(Collected data entries)

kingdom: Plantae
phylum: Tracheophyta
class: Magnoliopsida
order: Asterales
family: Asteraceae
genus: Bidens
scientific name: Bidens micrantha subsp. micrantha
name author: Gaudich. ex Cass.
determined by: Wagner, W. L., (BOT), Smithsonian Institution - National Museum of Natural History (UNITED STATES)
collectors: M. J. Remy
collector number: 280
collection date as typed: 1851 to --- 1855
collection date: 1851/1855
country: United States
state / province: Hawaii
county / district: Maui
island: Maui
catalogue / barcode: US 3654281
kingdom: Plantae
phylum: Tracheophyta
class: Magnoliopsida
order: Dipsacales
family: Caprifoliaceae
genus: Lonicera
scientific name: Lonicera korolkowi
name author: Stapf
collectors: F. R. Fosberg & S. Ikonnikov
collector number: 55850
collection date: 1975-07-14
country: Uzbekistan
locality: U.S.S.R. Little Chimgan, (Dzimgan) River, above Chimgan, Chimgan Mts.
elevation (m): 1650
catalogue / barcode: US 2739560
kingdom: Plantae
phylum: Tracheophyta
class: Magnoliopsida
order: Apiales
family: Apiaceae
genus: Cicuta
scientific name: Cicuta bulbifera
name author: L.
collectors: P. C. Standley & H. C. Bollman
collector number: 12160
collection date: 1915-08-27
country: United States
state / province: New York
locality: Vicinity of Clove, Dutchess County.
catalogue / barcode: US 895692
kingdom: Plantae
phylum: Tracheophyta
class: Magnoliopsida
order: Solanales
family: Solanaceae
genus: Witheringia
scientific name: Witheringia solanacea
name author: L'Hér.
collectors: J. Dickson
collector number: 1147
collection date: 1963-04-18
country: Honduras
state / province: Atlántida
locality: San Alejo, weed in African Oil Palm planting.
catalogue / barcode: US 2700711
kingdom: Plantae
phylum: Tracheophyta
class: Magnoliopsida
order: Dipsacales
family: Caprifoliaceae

* Your objective: Pick out each line in the entries above that contains the word "province". Upper and lower case must match.

* Solution to the problem:
state / province: Hawaii
state / province: New York
state / province: Atlántida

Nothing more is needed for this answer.